Sebastian and the guide had also noted this phenomenon. Clouds were almost unheard-of amid those arid mountains in summer; and the presence of smoke would have been equally hard to explain. Moreover, the grey masses were wholly detached from each other and showed a peculiar opacity and sharpness of outline. At second glance they did not really resemble any cloud-forms we had ever seen; for about them there was a baffling suggestion of weight and solidity. Moving sluggishly into the heavens above the pass, they preserved their original contours and their separateness. They seemed to swell and tower, coming toward us on the blue air from which, as yet, no lightest stirring of wind had reached us. Floating thus, they maintained the rectitude of massive columns or of giants marching on a broad plain.

I think we all felt an alarm that was none the less urgent for its vagueness. Somehow, from that instant, it seemed that we were penned up by unknown powers and were cut off from all possibility of retreat. All at once, the dim legends of the ancient volume had assumed a menacing reality. We had ventured into a place of hidden peril—and the peril was upon us. In the movement of the clouds there was something alert, deliberate and implacable. Polder spoke with a sort of horror in his voice, uttering the thought which had already occurred to me:

“They are the sentinels who guard this region—and they have espied us!”

We heard a harsh cry from the Indian. Following his gaze, we saw that several of the unnatural cloud-shapes had appeared on the summit toward which we were climbing, above the megalithic ruins. Some arose half hidden by the walls, as if from behind a breastwork; others stood, as it were, on the topmost towers and battlements, bulking in portentous menace, like the cumuli of a thunder-storm.

Then, with terrifying swiftness, many more of the cloud-presences towered simultaneously from the four quarters, emerging from behind the gaunt peaks or assuming sudden visibility in mid-air. With equal and effortless speed, as if convoked by an unheard command, they gathered in converging lines upon the eyrie-like ruins. We the climbers, and the whole slope about us and the valley below, were plunged in a twilight weird and awesome as that of central eclipse.

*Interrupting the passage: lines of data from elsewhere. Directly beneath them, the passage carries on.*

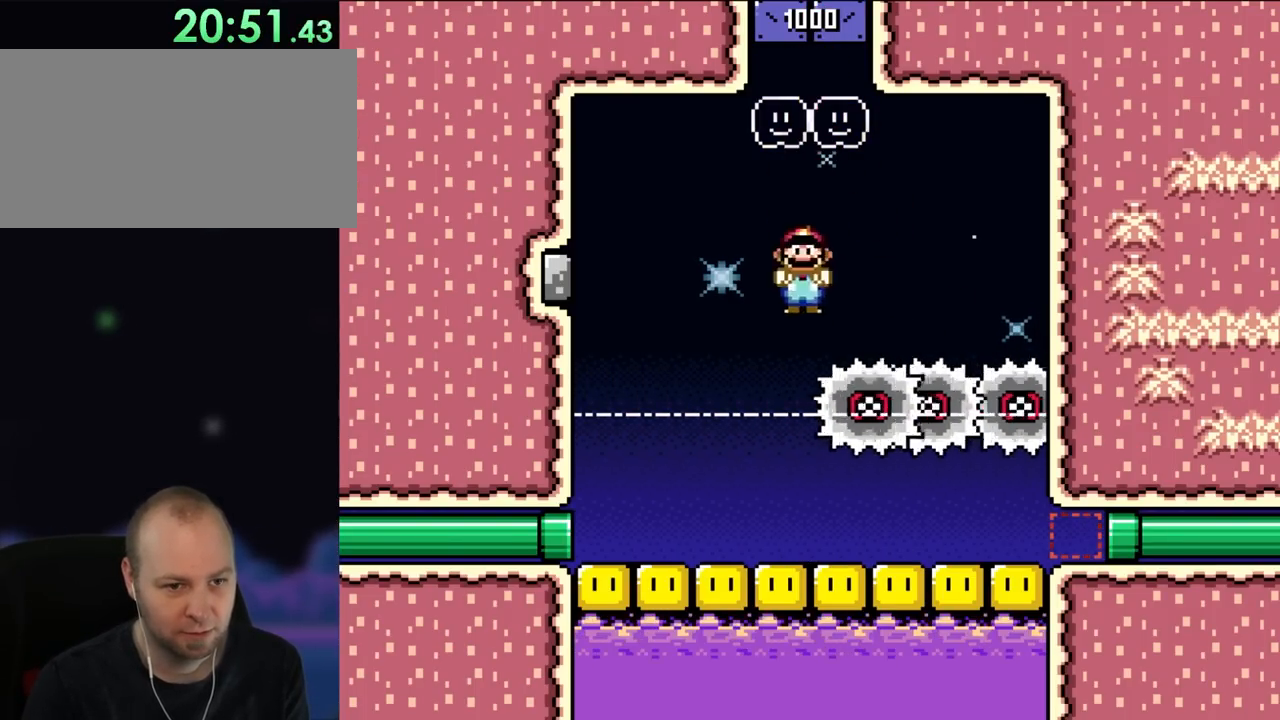
{"buttons": ["X", "DPAD_LEFT"], "events": [[433, "DPAD_RIGHT", "up"], [433, "DPAD_UP", "down"], [450, "DPAD_LEFT", "down"], [450, "DPAD_UP", "up"]]}
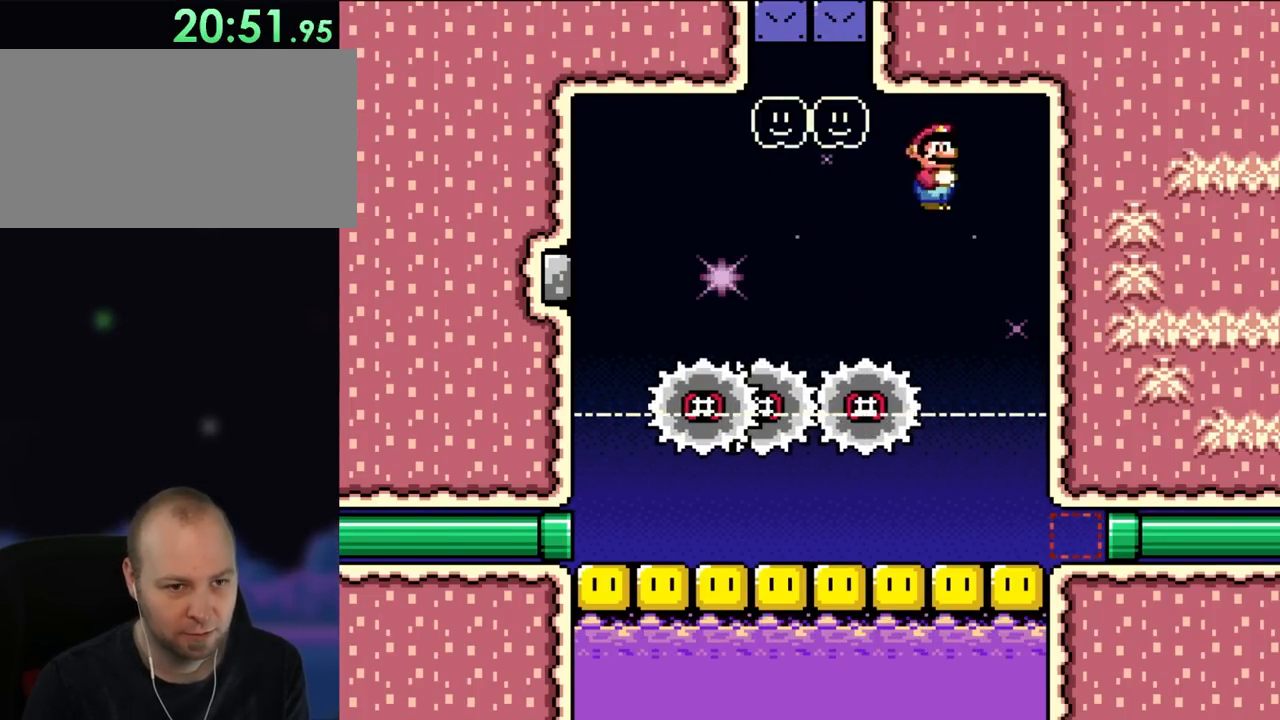
{"buttons": ["X", "DPAD_LEFT"], "events": []}
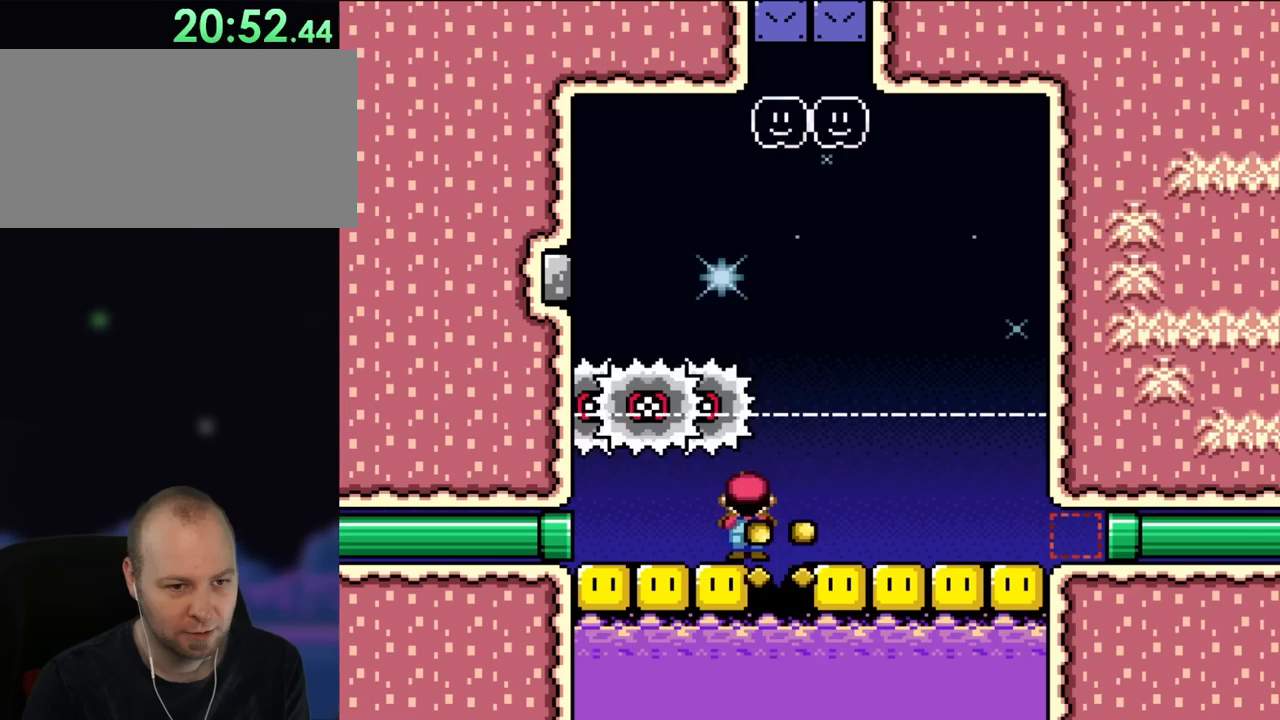
{"buttons": ["X", "DPAD_RIGHT"], "events": [[317, "DPAD_UP", "down"], [400, "DPAD_LEFT", "up"], [400, "DPAD_UP", "up"], [433, "DPAD_RIGHT", "down"]]}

The air was still windless, but it weighed upon us as if burdened with the wings of a thousand cacodemons. I remembered that I was conscious of our exposed position, for we had paused on a wide landing of the mountain-hewn steps. We could have concealed ourselves amid the huge fragments on the surrounding slope; but, for the nonce, we were incapable of the simplest movement. The rarity of the air had left us weak and gasping. And the chill of altitude crept into us.